→ Goal of the exercise: Only lines containing the string "abstract" belong in the answer; copy all of them from the entries.
^^^^^^^^
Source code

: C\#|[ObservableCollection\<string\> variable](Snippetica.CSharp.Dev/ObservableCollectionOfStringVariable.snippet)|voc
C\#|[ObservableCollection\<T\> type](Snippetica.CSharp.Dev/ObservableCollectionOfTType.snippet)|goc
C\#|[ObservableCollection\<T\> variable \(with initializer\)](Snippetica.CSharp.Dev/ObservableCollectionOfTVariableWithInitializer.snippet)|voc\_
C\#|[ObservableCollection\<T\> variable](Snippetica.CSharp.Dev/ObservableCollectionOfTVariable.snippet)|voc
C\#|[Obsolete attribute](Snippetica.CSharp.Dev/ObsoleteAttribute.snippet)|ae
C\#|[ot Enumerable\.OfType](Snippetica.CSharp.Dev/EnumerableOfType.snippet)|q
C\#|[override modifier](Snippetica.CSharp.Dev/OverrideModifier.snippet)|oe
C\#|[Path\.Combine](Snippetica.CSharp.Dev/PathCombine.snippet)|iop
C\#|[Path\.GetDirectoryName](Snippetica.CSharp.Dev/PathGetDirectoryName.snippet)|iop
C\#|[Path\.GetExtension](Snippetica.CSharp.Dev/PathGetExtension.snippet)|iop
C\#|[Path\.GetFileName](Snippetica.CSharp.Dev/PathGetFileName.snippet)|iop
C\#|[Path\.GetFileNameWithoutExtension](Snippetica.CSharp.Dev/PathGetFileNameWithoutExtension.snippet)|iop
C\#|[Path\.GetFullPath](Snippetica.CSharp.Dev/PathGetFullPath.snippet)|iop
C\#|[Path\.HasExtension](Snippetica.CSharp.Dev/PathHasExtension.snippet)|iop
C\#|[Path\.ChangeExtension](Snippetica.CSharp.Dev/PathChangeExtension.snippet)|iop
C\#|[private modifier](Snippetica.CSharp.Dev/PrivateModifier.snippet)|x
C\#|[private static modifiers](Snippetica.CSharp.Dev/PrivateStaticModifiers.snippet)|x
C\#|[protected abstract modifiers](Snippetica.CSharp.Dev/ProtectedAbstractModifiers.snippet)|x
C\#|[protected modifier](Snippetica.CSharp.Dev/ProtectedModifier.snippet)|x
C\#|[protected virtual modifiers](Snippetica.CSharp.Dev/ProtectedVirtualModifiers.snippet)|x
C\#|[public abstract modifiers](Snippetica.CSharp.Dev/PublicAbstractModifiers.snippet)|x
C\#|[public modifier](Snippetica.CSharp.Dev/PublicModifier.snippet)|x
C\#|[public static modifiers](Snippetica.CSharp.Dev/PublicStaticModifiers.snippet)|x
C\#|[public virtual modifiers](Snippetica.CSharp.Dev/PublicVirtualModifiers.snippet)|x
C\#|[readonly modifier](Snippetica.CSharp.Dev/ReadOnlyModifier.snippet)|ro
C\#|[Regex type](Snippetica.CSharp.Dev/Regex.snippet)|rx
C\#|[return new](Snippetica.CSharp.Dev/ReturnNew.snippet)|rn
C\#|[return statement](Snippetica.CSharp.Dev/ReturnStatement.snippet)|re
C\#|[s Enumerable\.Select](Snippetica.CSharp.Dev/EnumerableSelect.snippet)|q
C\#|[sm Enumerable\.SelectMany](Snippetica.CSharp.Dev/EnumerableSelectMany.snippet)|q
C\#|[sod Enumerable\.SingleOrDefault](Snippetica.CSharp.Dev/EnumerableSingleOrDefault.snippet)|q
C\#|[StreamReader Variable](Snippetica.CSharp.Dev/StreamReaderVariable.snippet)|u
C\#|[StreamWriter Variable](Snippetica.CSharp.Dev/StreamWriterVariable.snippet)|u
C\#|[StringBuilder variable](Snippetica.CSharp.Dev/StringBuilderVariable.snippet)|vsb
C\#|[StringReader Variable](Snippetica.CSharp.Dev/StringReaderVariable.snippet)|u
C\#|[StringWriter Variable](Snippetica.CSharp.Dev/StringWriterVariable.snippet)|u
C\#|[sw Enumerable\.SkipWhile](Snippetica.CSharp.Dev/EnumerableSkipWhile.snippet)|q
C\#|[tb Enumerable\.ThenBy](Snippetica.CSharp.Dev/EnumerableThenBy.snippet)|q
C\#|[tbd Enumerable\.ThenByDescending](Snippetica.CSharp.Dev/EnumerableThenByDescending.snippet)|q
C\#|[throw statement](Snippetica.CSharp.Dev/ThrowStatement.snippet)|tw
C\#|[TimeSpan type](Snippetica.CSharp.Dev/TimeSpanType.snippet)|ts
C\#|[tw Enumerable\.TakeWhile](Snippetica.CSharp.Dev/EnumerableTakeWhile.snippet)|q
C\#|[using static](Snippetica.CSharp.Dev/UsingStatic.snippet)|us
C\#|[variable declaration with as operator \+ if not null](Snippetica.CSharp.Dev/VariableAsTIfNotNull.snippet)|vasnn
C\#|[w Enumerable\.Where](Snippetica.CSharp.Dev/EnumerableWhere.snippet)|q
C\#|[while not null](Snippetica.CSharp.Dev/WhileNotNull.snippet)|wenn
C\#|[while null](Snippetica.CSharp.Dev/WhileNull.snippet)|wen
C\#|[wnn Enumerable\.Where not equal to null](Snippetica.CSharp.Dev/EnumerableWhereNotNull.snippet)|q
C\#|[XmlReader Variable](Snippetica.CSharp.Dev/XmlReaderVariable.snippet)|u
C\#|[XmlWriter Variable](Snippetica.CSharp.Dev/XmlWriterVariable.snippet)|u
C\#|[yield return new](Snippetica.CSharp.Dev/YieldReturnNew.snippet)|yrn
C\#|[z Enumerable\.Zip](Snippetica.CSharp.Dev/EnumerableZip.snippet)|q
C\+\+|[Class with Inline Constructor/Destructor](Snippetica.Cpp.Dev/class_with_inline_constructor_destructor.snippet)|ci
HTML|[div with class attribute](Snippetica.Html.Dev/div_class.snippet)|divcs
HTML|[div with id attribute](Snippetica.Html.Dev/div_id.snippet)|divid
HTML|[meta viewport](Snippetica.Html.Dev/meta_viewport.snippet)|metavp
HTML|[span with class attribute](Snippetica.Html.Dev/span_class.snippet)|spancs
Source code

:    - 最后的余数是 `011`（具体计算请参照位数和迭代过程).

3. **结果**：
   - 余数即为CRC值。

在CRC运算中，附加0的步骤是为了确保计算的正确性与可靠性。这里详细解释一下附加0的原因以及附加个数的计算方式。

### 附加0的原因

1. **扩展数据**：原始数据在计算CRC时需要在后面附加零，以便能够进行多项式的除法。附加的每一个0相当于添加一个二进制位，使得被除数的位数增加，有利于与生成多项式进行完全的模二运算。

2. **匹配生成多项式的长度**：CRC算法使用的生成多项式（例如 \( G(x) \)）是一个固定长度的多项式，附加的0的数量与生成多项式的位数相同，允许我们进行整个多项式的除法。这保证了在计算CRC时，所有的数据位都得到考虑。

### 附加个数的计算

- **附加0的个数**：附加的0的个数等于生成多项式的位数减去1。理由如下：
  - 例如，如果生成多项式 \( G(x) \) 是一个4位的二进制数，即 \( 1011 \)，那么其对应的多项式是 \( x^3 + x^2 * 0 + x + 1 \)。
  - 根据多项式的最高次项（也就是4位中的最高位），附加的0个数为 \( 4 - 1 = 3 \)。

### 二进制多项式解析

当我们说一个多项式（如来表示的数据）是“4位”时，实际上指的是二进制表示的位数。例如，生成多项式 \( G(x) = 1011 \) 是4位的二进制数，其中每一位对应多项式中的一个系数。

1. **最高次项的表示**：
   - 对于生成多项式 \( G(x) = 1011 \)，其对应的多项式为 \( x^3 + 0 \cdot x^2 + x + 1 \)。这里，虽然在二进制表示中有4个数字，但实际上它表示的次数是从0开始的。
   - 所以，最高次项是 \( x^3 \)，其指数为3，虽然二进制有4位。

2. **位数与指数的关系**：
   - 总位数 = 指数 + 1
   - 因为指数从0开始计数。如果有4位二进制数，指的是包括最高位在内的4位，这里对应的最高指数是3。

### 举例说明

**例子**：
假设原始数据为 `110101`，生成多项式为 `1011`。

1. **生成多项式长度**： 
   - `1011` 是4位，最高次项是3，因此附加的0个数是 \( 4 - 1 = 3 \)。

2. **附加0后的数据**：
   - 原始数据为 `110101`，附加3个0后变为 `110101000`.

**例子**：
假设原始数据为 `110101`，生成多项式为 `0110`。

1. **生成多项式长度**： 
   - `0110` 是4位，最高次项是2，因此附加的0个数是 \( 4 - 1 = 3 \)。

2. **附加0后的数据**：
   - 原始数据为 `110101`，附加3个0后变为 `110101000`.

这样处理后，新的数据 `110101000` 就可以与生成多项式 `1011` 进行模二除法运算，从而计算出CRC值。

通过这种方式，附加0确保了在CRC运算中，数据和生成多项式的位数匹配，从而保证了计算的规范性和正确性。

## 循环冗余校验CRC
^^^^^^^^
→ Exercise response:
C\#|[protected abstract modifiers](Snippetica.CSharp.Dev/ProtectedAbstractModifiers.snippet)|x
C\#|[public abstract modifiers](Snippetica.CSharp.Dev/PublicAbstractModifiers.snippet)|x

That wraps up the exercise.